Jong-chan is an overgrown boy. He is unmarried at age 39, oversized and overfriendly, booming with a hale good cheer, curiosity, humor and undiscriminating tastes. Were he Italian-American, he is the kind of man other male Italian-Americans would refer to with humor and affection as ‘that fucking guy.’
Though not a character actor per se, Song Kang-ho evidently is well known to Korean audiences for his ‘good old boy' roles, perhaps a little like a younger Korean Tommy Lee Jones. He plays Jong-chan with relish, and reportedly a good local dialect and mannerisms.
Director Lee said in an interview for Criterion included with this feature that many of the actors are local stage and nonprofessional actors he cast to make the story more authentic to home audiences. His film is filled with a range of beautifully rendered smaller roles and vignettes that provide a rich, universal context for his story.
Jong-chan’s cheerful small-town macho bonhomie only annoys the refined reserve Shin-ae cultivates to hold strangers back. She keeps Jong-chan at arm’s length; his homely presence reminds her that she is a sophisticated Seoul native stuck with this yokel in the sticks. Her frosty hauteur does little to diminish or discourage his good cheer.
Shin-ae does not appear to have financial worries. She finds an apartment, enrolls Jun in a local school, starts a storefront ‘piano school’ for children, and lets it be known that she is interested in buying land on which to build a new house. The attractive, affluent young widow who puts on airs gets everyone in the neighborhood talking.
Jong-chan takes an active interest in her. Park Do-seob (Cho Yeong-jin), her son’s new teacher, himself a family man, seems like a positive role model. Neighborhood pharmacists Kim Chip-sa (Kim Mi-hyang) and her husband are born-again Christians who sense her need and are ready with medicine not made by the hands of men.
But things start not to add up. Once settled in Miryang, Shin-ae does not make any effort to contact her dead husband’s family. When her brother Lee Min-gi (Kim Young-jae) visits her from Seoul, we find out that she left Seoul without telling anyone, even her father. And her husband, killed in a car accident, had been having an affair and considered leaving her.
We learn eventually that she conceives her life stymied by dominating males we never see: a disapproving, demanding father and an unsympathetic husband in her past, which later roll into the inscrutable Christian God.

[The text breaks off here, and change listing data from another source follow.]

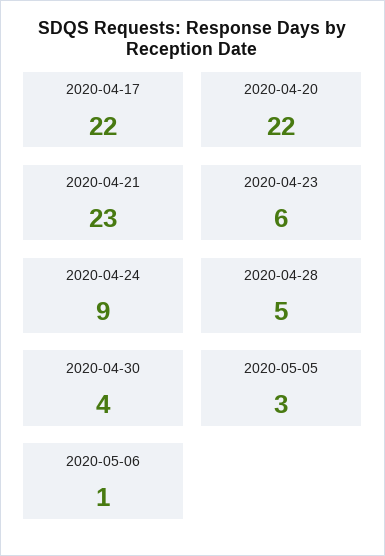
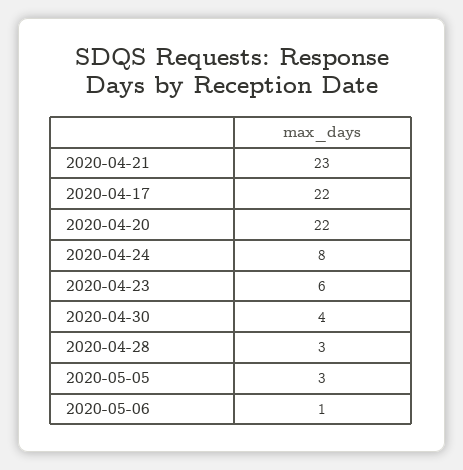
  {
    "2020-04-17": 22,
    "2020-04-20": 22,
    "2020-04-21": 23,
    "2020-04-23": 6,
-   "2020-04-24": 9,
+   "2020-04-24": 8,
-   "2020-04-28": 5,
+   "2020-04-28": 3,
    "2020-04-30": 4,
    "2020-05-05": 3,
    "2020-05-06": 1
  }

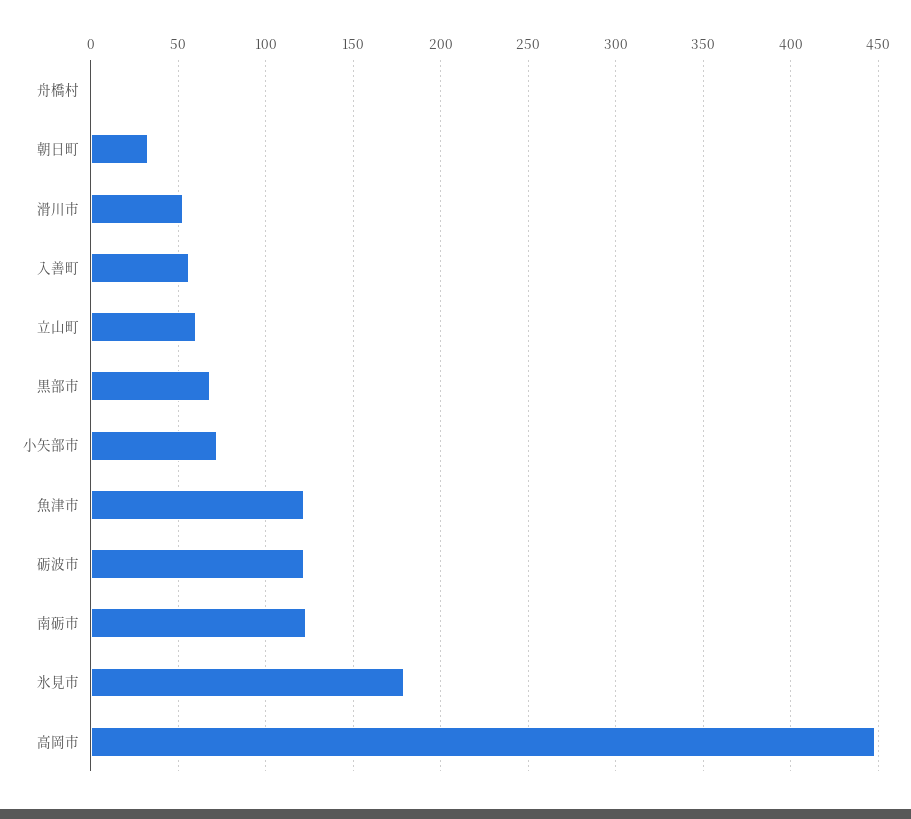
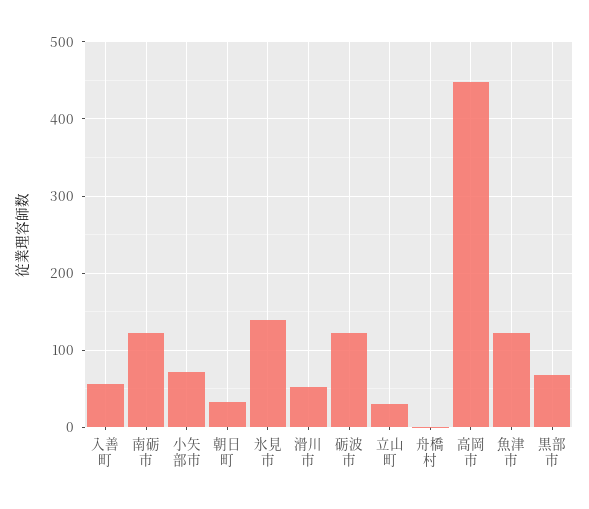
  {
    "舟橋村": 0,
    "朝日町": 35,
    "滑川市": 55,
    "入善町": 55,
-   "立山町": 60,
+   "立山町": 30,
    "黒部市": 70,
    "小矢部市": 70,
    "魚津市": 120,
    "砺波市": 120,
    "南砺市": 125,
-   "氷見市": 180,
+   "氷見市": 140,
    "高岡市": 450
  }

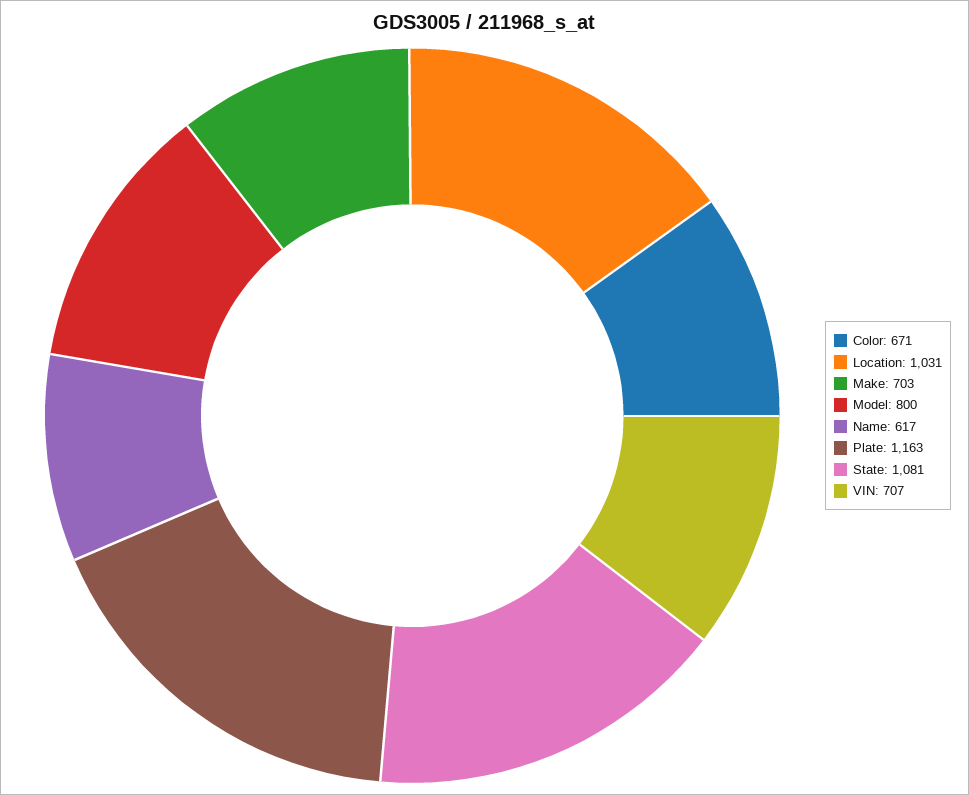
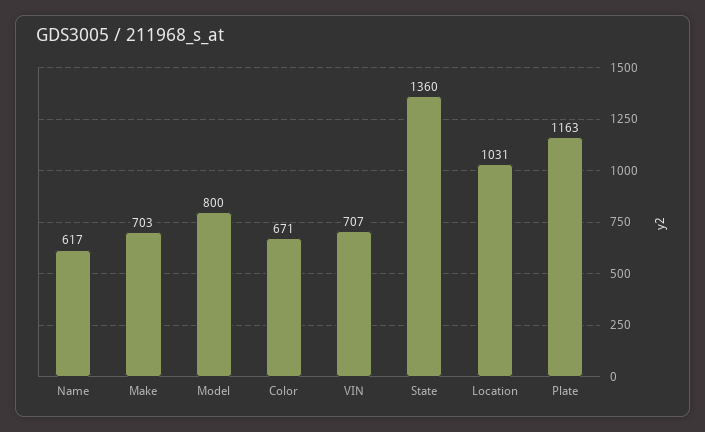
  {
    "Color": 671,
    "Location": 1031,
    "Make": 703,
    "Model": 800,
    "Name": 617,
    "Plate": 1163,
-   "State": 1081,
+   "State": 1360,
    "VIN": 707
  }

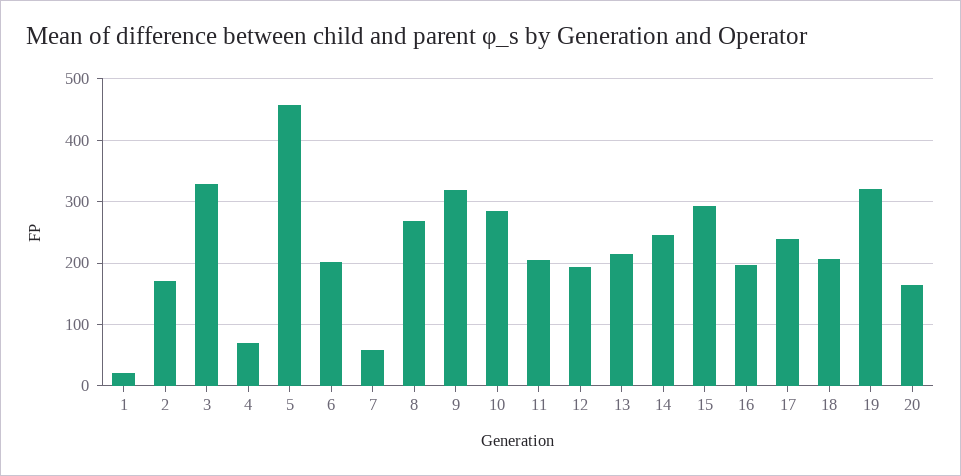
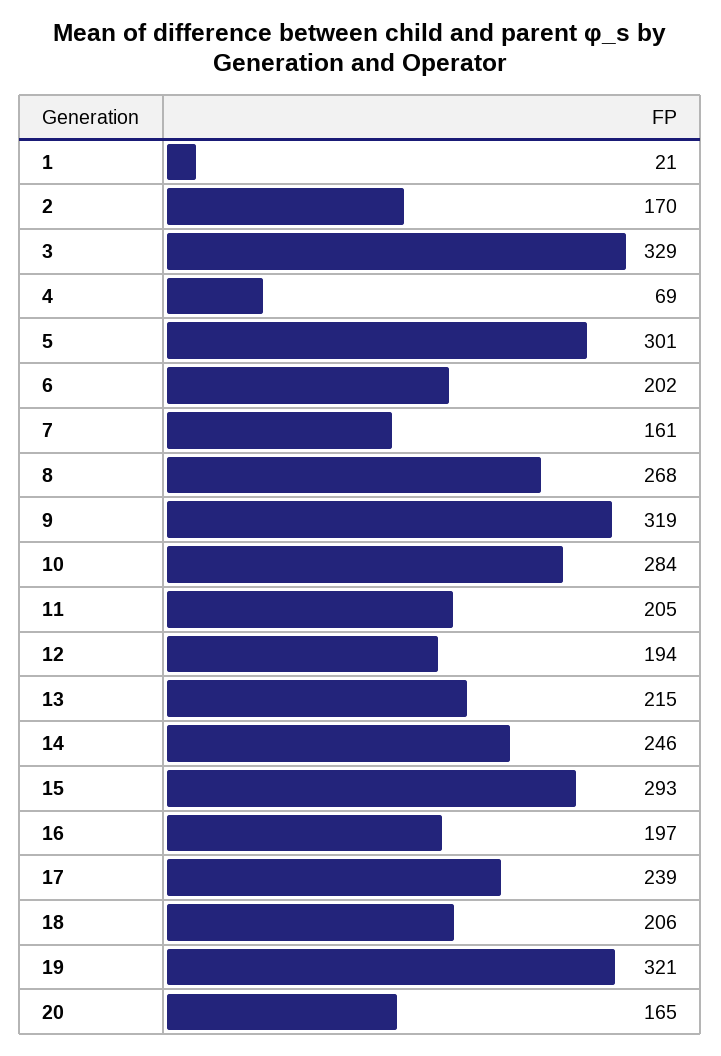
  {
    "1": 21,
    "2": 170,
    "3": 329,
    "4": 69,
-   "5": 460,
+   "5": 301,
    "6": 202,
-   "7": 60,
+   "7": 161,
    "8": 268,
    "9": 319,
    "10": 284,
    "11": 205,
    "12": 194,
    "13": 215,
    "14": 246,
    "15": 293,
    "16": 197,
    "17": 239,
    "18": 206,
    "19": 321,
    "20": 165
  }

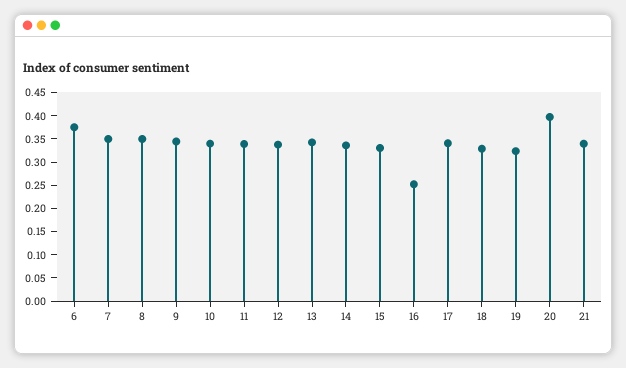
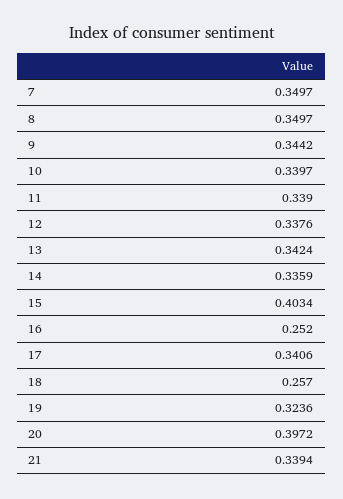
  {
-   "6": 0.375,
    "7": 0.3497,
    "8": 0.3497,
    "9": 0.3442,
    "10": 0.3397,
    "11": 0.339,
    "12": 0.3376,
    "13": 0.3424,
    "14": 0.3359,
-   "15": 0.325,
+   "15": 0.4034,
    "16": 0.252,
    "17": 0.3406,
-   "18": 0.325,
+   "18": 0.257,
    "19": 0.3236,
    "20": 0.3972,
    "21": 0.3394
  }

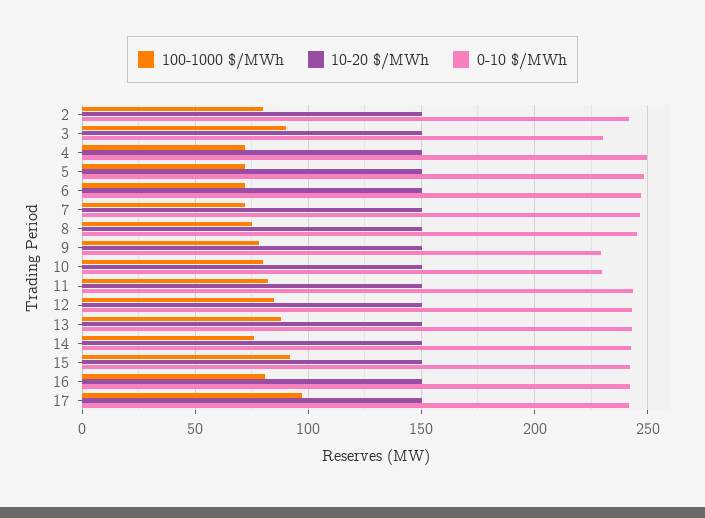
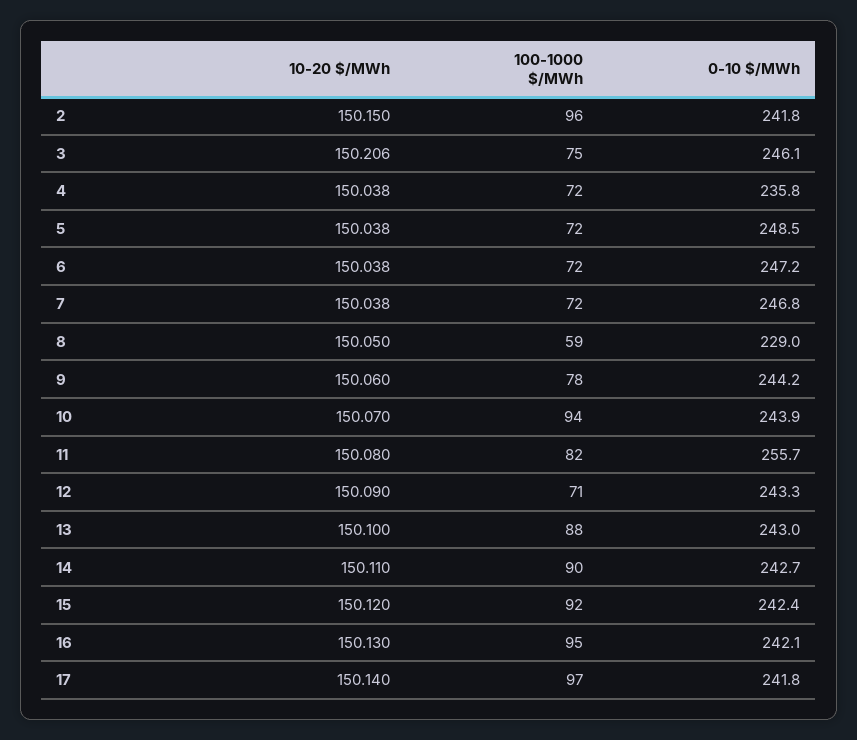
  {
    "100-1000 $/MWh": {
-     "2": 80,
+     "2": 96,
-     "3": 90,
+     "3": 75,
      "4": 72,
      "5": 72,
      "6": 72,
      "7": 72,
-     "8": 75,
+     "8": 59,
      "9": 78,
-     "10": 80,
+     "10": 94,
      "11": 82,
-     "12": 85,
+     "12": 71,
      "13": 88,
-     "14": 75,
+     "14": 90,
      "15": 92,
-     "16": 80,
+     "16": 95,
      "17": 97
    },
    "10-20 $/MWh": {
      "2": 150.15,
      "3": 150.206,
      "4": 150.038,
      "5": 150.038,
      "6": 150.038,
      "7": 150.038,
      "8": 150.05,
      "9": 150.06,
      "10": 150.07,
      "11": 150.08,
      "12": 150.09,
      "13": 150.1,
      "14": 150.11,
      "15": 150.12,
      "16": 150.13,
      "17": 150.14
    },
    "0-10 $/MWh": {
      "2": 241.8,
-     "3": 230,
+     "3": 246.1,
-     "4": 250,
+     "4": 235.8,
      "5": 248.5,
      "6": 247.2,
      "7": 246.8,
-     "8": 245,
+     "8": 229,
-     "9": 230,
+     "9": 244.2,
-     "10": 230,
+     "10": 243.9,
-     "11": 245,
+     "11": 255.7,
      "12": 243.3,
      "13": 243,
      "14": 242.7,
      "15": 242.4,
      "16": 242.1,
      "17": 241.8
    }
  }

Shin-ae apparently grew up in constant conflict with her father. She trained as a musician, against her father’s wishes, but gave it up to marry. She had a child, but marriage and motherhood turned out not to be solutions either. After her husband’s death, she moved to his remote hometown to try to get her bearings back—a provincial backwater in this male-dominated culture.
One problem may be that Shin-ae may never have had ‘bearings’ to begin with. Lee said in the Criterion interview that he encouraged Jeon and Song to experience rather than try to express their characters’ emotions in order to get the strong performances he wanted. This is what makes the movie’s givens—the beautiful surfaces and a cast of characters and situations that mold readily to easy assumptions—bend with human nature and develop in unexpected ways.
Shin-ae’s difficulties with male authority inspire her resistance to help offered by Jong-chan, a kind of trickster figure. Curiously enough, Jong-chan has a disapproving, demanding mother in the background whom we only hear nag him on the telephone.
Where our first view was remote blue sky, the final shot is a Chekhovian sunlit patch of muddy earth at the edge of Shin-ae’s small cement-surfaced back yard.
The heart of this film is the interaction of Jeon and Song, virtuoso soloists who find diametrically different but complementary values in Lee’s complex score. Jeon received the best actress prize at the Cannes Film Festival in 2007 for her Shin-ae, a role strengthened by its contrast with Song’s indelible Jong-chan.